Part of the reason it all went so well, according to Theroux, was because both he and Aniston are actors who are used to attaching and detaching from projects.
“[It’s] kind of a carny lifestyle,” Theroux told the Times of life in Hollywood. “[A split] doesn’t have that seismic shift of an ordinary couple, where everything is, like, you have to tear a baby in half.”
One of his biggest post-split challenges has been navigating the media. “How do you combat gossip and rumor? And it’s just on crack and steroids now.
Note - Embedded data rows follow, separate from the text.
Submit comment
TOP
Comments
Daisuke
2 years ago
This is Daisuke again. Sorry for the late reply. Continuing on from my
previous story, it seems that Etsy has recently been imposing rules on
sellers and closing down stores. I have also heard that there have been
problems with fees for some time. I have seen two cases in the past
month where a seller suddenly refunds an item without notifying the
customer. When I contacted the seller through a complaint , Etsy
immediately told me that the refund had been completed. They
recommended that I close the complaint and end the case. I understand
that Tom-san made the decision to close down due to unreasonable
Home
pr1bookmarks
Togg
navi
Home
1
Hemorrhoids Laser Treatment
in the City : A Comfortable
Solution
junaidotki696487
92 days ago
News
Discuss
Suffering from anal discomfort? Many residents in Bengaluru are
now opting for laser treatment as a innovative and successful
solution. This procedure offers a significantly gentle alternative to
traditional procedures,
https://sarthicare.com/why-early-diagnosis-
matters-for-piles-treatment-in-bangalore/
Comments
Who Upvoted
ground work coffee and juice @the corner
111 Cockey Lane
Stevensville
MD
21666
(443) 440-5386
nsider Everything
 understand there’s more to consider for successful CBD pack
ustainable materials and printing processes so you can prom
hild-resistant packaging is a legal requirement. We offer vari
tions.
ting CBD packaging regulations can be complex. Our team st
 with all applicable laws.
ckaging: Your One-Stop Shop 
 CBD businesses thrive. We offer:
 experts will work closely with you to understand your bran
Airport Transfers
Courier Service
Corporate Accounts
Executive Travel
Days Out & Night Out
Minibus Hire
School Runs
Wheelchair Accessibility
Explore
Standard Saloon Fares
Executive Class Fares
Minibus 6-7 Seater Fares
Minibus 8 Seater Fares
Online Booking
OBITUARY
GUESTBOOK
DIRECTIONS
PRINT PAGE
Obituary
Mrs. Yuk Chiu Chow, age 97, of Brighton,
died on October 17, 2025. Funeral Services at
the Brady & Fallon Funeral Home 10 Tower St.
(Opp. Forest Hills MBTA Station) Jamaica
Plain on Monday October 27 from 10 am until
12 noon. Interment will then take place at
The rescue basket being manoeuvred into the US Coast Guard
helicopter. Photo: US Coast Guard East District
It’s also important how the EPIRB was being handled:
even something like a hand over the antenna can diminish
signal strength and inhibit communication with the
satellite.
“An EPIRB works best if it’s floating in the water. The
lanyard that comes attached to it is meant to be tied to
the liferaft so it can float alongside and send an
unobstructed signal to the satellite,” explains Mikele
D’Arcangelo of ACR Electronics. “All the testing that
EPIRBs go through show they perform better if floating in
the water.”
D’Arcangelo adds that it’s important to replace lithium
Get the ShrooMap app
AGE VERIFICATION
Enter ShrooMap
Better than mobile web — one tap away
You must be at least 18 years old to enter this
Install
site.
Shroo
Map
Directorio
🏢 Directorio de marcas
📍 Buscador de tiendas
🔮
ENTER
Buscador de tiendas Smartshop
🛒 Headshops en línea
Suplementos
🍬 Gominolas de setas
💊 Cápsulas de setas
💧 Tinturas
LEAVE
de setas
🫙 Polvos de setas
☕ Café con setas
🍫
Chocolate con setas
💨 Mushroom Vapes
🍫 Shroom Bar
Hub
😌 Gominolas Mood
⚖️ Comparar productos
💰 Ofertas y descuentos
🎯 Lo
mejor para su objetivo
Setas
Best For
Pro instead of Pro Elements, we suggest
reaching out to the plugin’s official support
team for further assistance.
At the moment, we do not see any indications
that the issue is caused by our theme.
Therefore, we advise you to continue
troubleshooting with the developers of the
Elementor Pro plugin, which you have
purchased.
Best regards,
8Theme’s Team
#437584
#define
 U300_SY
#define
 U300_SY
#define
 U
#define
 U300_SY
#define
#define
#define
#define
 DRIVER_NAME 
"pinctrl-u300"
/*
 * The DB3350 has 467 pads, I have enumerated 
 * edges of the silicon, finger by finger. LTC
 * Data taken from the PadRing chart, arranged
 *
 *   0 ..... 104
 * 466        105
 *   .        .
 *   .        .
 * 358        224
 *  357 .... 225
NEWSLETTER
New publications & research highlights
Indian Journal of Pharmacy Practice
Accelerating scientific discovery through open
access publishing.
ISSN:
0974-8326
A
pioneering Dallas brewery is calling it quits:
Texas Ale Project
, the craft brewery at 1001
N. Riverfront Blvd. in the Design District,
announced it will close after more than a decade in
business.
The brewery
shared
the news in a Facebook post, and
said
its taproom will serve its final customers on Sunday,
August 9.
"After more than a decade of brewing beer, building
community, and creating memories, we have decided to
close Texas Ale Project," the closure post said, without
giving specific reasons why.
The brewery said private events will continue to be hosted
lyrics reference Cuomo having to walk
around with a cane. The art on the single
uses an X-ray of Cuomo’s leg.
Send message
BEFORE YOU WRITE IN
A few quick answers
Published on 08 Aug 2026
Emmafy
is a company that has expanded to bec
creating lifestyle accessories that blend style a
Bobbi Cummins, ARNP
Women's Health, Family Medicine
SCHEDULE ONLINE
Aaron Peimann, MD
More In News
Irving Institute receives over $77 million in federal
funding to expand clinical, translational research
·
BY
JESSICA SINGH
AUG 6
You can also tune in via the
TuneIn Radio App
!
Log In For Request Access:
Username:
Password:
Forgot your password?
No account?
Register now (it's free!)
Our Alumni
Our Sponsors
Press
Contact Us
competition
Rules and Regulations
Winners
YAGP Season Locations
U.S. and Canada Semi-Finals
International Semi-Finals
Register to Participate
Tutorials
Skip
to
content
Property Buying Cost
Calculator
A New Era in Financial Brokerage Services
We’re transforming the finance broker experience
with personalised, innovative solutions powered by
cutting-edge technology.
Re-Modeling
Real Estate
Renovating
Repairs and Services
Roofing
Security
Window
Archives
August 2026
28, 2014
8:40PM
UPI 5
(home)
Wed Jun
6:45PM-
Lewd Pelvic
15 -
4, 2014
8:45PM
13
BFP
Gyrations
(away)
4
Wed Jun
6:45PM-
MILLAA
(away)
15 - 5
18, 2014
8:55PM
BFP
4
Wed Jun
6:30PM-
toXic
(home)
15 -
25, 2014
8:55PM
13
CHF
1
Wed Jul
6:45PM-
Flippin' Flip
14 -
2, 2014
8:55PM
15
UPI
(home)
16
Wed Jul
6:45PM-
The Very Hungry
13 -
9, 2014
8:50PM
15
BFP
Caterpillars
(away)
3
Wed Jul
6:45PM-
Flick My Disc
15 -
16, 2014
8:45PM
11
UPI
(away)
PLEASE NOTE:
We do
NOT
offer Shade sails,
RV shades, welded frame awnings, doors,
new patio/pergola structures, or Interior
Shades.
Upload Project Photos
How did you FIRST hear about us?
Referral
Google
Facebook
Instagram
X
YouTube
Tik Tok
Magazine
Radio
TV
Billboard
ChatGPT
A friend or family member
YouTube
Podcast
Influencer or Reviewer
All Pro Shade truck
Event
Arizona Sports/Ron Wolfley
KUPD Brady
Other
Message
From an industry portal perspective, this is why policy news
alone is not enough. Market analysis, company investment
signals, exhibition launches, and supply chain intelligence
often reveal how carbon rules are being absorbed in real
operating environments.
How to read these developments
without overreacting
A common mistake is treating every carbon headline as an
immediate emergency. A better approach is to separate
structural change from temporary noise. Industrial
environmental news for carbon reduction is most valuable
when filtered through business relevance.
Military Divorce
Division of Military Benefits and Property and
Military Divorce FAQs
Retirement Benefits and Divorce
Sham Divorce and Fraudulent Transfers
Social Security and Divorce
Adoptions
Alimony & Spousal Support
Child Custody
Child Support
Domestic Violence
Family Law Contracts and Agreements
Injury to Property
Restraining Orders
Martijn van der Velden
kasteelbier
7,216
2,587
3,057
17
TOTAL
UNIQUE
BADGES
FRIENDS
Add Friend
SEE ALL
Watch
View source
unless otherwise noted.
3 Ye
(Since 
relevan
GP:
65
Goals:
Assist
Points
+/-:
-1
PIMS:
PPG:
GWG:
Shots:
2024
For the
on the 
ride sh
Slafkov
In a weird way, just sort of navigating the inevitable perception of it is the exhausting part,” said the actor, who appears in Netflix’s new series Maniac with friend Emma Stone and Jonah Hill.
“These are actually in reality small events that take place,” Theroux shared. “But everything can feel like 10 on the Richter scale if you make the headline big enough and salacious enough.”
To keep it all in perspective, Theroux remembered good advice he received from pal Jason Bateman early on in his relationship with Aniston.
“[He said,] ‘There will be this other you born, this other character. And this person is insane. If you follow this person, or you pay attention to this person, it will make you insane too,’ ” Theroux recalled to the Times. “So I learned early on, obviously, not to participate, not to spend time dwelling on it.”
As for whether he’s dating someone new, Theroux told the Times with a laugh, “Is this the part where I coyly raise an eyebrow and not answer the question?”
RELATED VIDEO: What Went Wrong? Inside Jennifer Aniston & Justin Theroux’s Split “They Couldn’t Find Common Ground”
Aniston also talked about the challenges of navigating the media back in August.
“It’s pretty crazy,” the Friends alum said in a wide-ranging chat with pal Molly McNearney — Jimmy Kimmel‘s wife — for InStyle‘s September issue. “The misconceptions are ‘Jen can’t keep a man,’ and ‘Jen refuses to have a baby because she’s selfish and committed to her career.’ Or that I’m sad and heartbroken,” she said.
“First, with all due respect, I’m not heartbroken,” she continued in the InStyle cover story. “And second, those are reckless assumptions. No one knows what’s going on behind closed doors. No one considers how sensitive that might be for my partner and me. They don’t know what I’ve been through medically or emotionally. There is a pressure on women to be mothers, and if they are not, then they’re deemed damaged goods. Maybe my purpose on this planet isn’t to procreate. Maybe I have other things I’m supposed to do?”